Now my problem is. I've never worked with XML before, but noone here cares. This needs to be done in Java and I was looking at the APIs and noticed that there are two different APIs to work with i.e. XML DOM and SAX. Which one do you recommend that I should use?
The straight-forward implementation I thought about was to do multiple passes on the XML file i.e. first create the directory structure, then import images etc. that doesn't have any dependencies and finally start adding articles, news, updates etc. Can SAX handle this or do I have to build the recursive node traverals myself? Not that that would be a problem, it just takes more time and that's exactly what I haven't. Well I'm just a summer working student from uni, so they can dump these things on me...

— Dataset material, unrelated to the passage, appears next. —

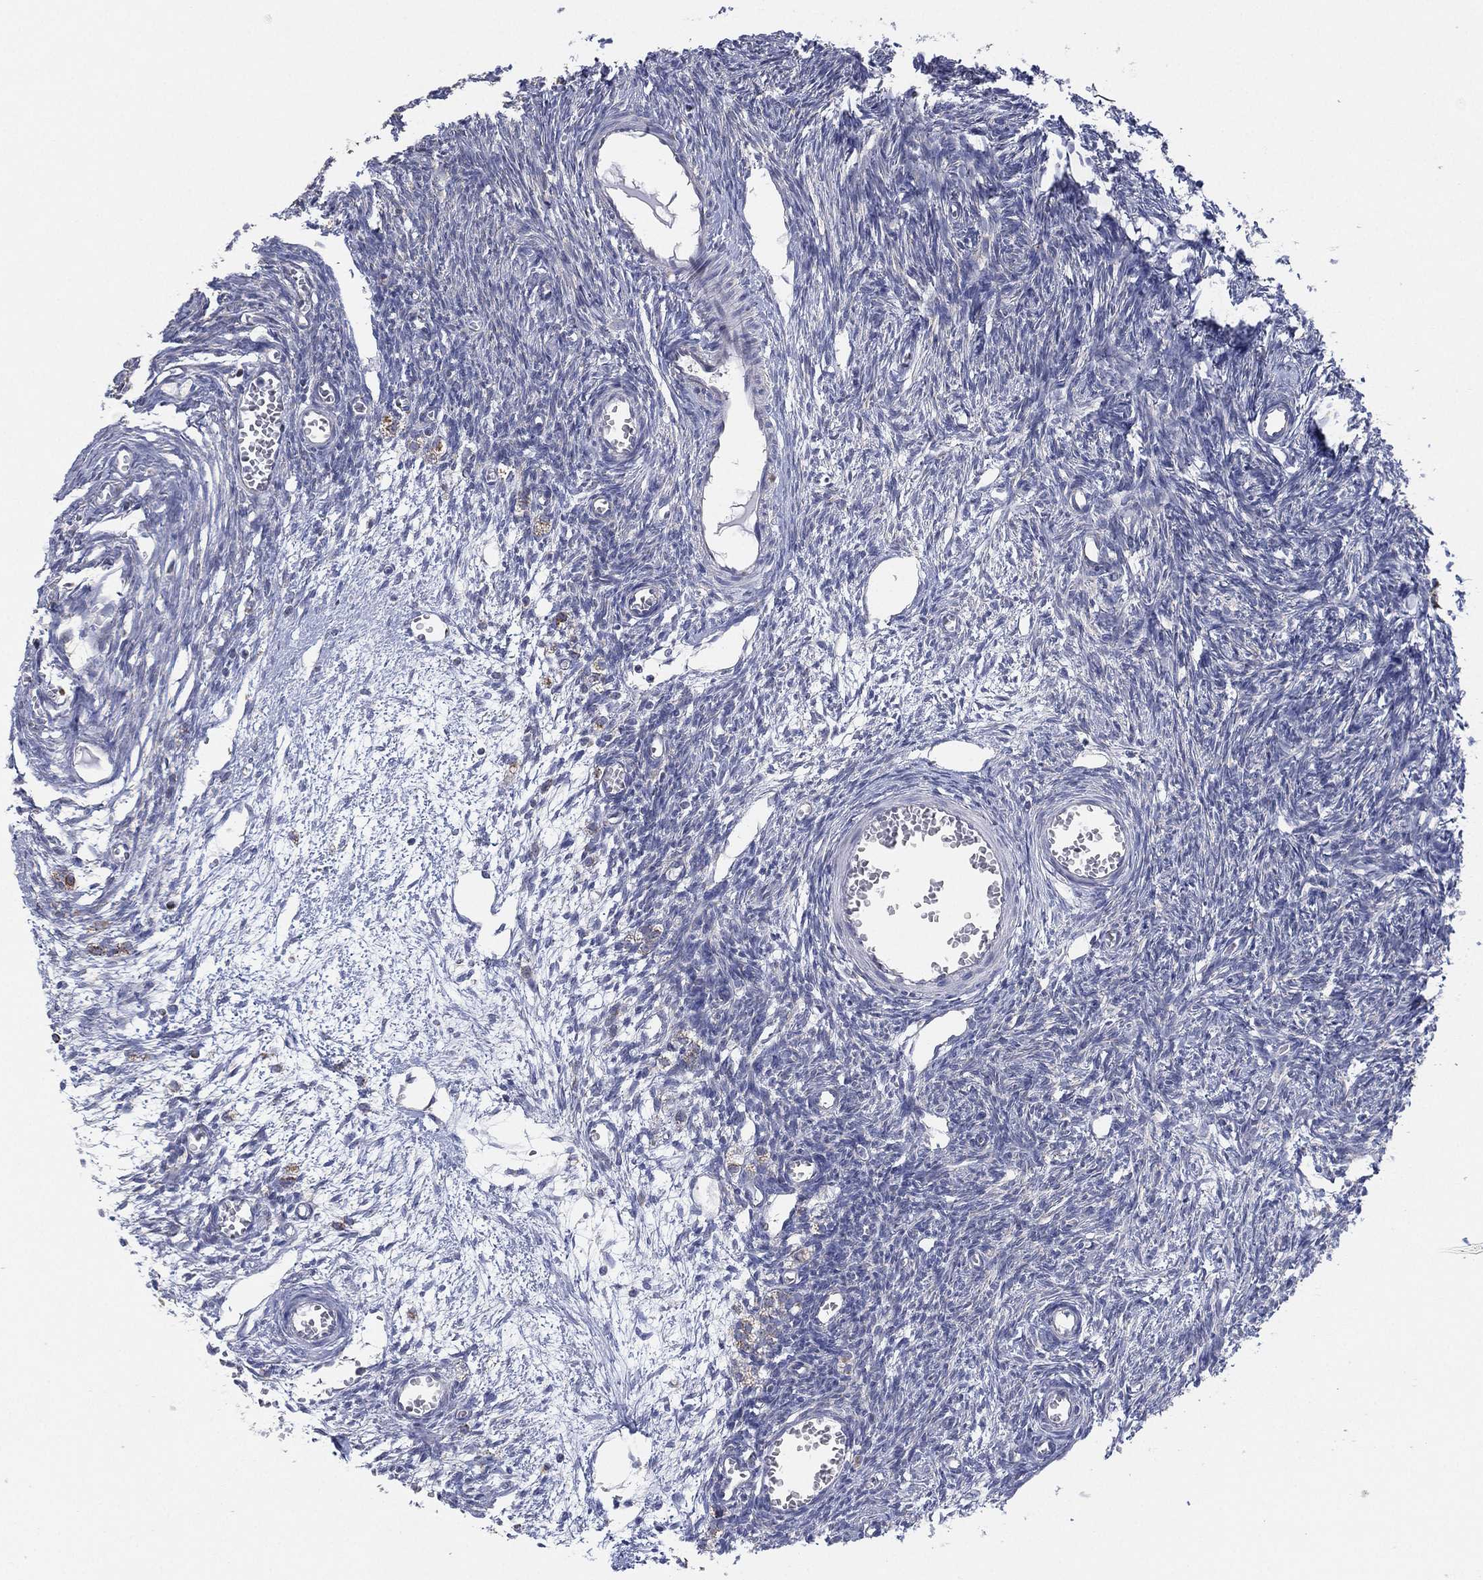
{"staining": {"intensity": "negative", "quantity": "none", "location": "none"}, "tissue": "ovary", "cell_type": "Ovarian stroma cells", "image_type": "normal", "snomed": [{"axis": "morphology", "description": "Normal tissue, NOS"}, {"axis": "topography", "description": "Ovary"}], "caption": "High power microscopy image of an immunohistochemistry (IHC) histopathology image of unremarkable ovary, revealing no significant expression in ovarian stroma cells.", "gene": "INA", "patient": {"sex": "female", "age": 27}}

Anyone done anything similar? Hints? Things to watch out for? Another coder here told me that someting similar had been done (on a much smaller site) by doing XSLT stylesheets that converted the XML into SQL inserts. Anyways then I would need to learn XSLT too and I don't think converting a 2.1GB XML file into a probably equally big SQL script would be a clean solution
July 17th, 2002, 10:09 AM
I think you will have no choice but to use SAX.
A DOM parser will attempt to load the entire 2GB document into memory, the system would just crap out.
I would just register call backs with a SAX parsre and run your sql queries from the callbacks once you have a full 'record'.
You are fourtunate that you can get an XML dump of everything, normally I have variable length binary data structures to deal with lol.